Exercise brief — Provide a character-exact reproduction of the lines from the line with "高溫食物有害食道黏膜，世衛組織（WHO）更將" to the end of the entries.
+-------+
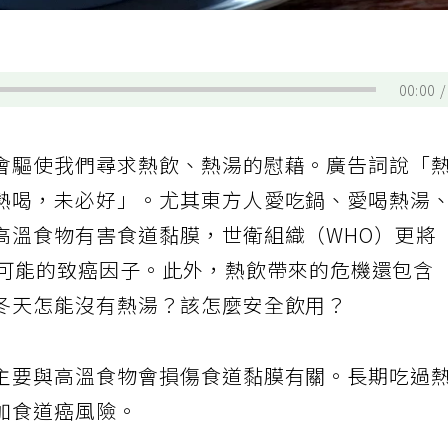
。
00:00
會驅使我們尋求熱飲、熱湯的慰藉。廣告詞說「
熱喝，未必好」。尤其東方人愛吃鍋、愛喝熱湯
高溫食物有害食道黏膜，世衛組織（WHO）更將
可能的致癌因子。此外，熱飲帶來的危機還包含
冬天怎能沒有熱湯？該怎麼安全飲用？
主要與高溫食物會損傷食道黏膜有關。長期吃過
加食道癌風險。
+-------+
Answer for this exercise —
高溫食物有害食道黏膜，世衛組織（WHO）更將
可能的致癌因子。此外，熱飲帶來的危機還包含
冬天怎能沒有熱湯？該怎麼安全飲用？
主要與高溫食物會損傷食道黏膜有關。長期吃過
加食道癌風險。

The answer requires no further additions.